Ambitious plans! My colleagues and I are happy to be on your team! We hope that our Russian colleagues will join the events we’ve just announced! Svetlana, please tell us whether there was any other profession, other than librarianship, that you would have wished to obtain.

22:20 Svetlana:

Barista and initiator of sociocultural projects! Once I’ve retired I would start a little coffee shop (I adore coffee), “Strana Sovetov or the Country of Advises”, make coffee and give my clients advice on sociocultural project development. (Smiling.)

23:20 Daria:

This idea of yours might get stolen before you retire, I am afraid. (Laughing.)

23:26 Svetlana:

The field for this kind of activities is so broad and I am sure everyone could find enough space for being part of this landscape. Everyone is welcome! (Laughing.) There’ll be room for everyone.

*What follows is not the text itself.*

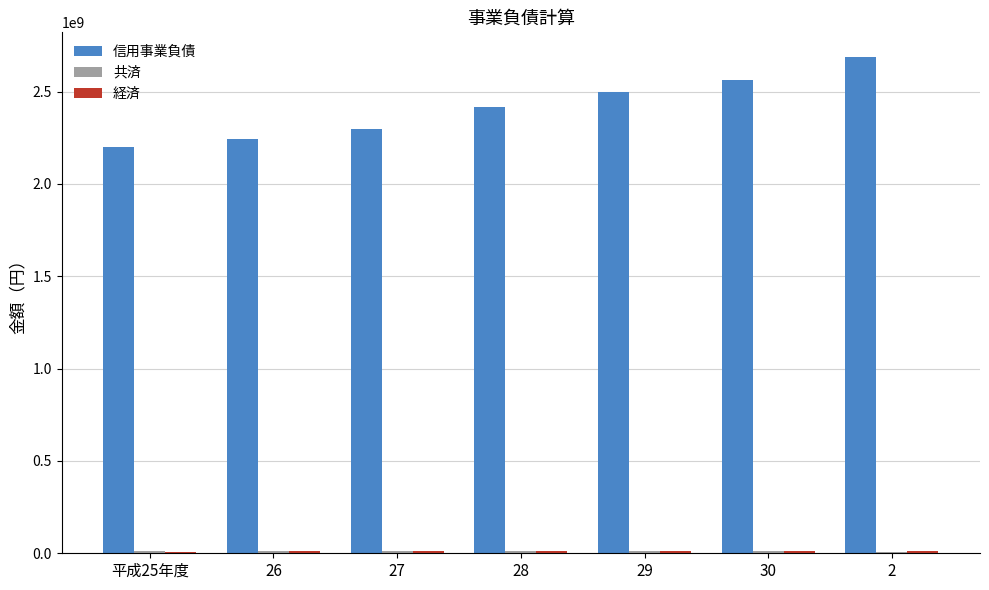

Which series has the largest total across all categories?

信用事業負債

The idea is to make things better for everyone, be useful, and enjoy it.

23:40 Daria:

Could you share with us your latest professional experience, which has enriched and developed you professionally?

24:19 Svetlana:

I really enjoyed the recent international case conference «New Cultural Spaces in Metropolis. Library» organized to celebrate the re-opening of the main building of the V. Mayakovsky Central City Library in Saint Petersburg. Incidentally, this project won the title of the best construction project of Saint Petersburg and the best project on preservation of cultural heritage this year. We discussed the opening of new library spaces in the metropolis. We had such great speakers as Barbara Lison, the director of the Bremen City Library, and Marie Östergaard, the director of the Aarhus City Library. I was impressed by the story of how these libraries work with the local community. As well as client-oriented services and professional development of the staff. For instance, “Design Thinking for Libraries” guide was developed in the Library and actively used by the staff. This guide helps to become more creative in working with users. I think we should translate this document into Russian for Russian librarians. And one more thing that struck me. In the central hall of this library there is a huge gong hanging high up and directly connected to the city maternity ward. When a new baby comes into the world, the gong sounds loudly bringing this news, and all who hear it rejoice. So a sense of community is possible even in a big city. And the library turns into a place which upholds it.

26:26 Daria:

Yes, me too. I was deeply impressed by this story. Because it has such a cohesive effect upon the local community! And now our last question, a special Russian one. (Smiling.) What is your creed?

26:43 Svetlana:

(Laughing.) The creed? Hard to define… Once Indians presented me with a little stone, a mascot with the inscription: “DARE”, which I interpreted as a call to be daring: If we fearlessly go forward, then we are sure to reach our goal.

27:40 Daria:

Svetlana, thank you very much for this interesting thought provoking interview. Please tell our listeners how to contact you online.

28:09 Svetlana:

My contact information is available on the websites of Library for Foreign Literature and V. Mayakovsky Central City Library in Saint-Petersburg. You can also reach me through the CPDWL Standing Committee and the RLA Board, to which I am a member. Feel free to contact me.

28:48 Daria:

I presume, through the social networks, as well. Particularly, FB, which is a perfect communication platform for our professional community.

28:56 Svetlana:

Yes, there are plenty of interesting professional groups on FB, including international ones, such as “Russian-American Library Dialog”, “Library Associations of the World”. Thanks a lot, Daria. It was, as always, a great pleasure to talk to you.

29:39 Daria:

Thank you so much! Today Svetlana Gorokhova was our special guest in the Russian-language series of the CPDWL podcast. Dear listeners, we wish you all the best! Take care!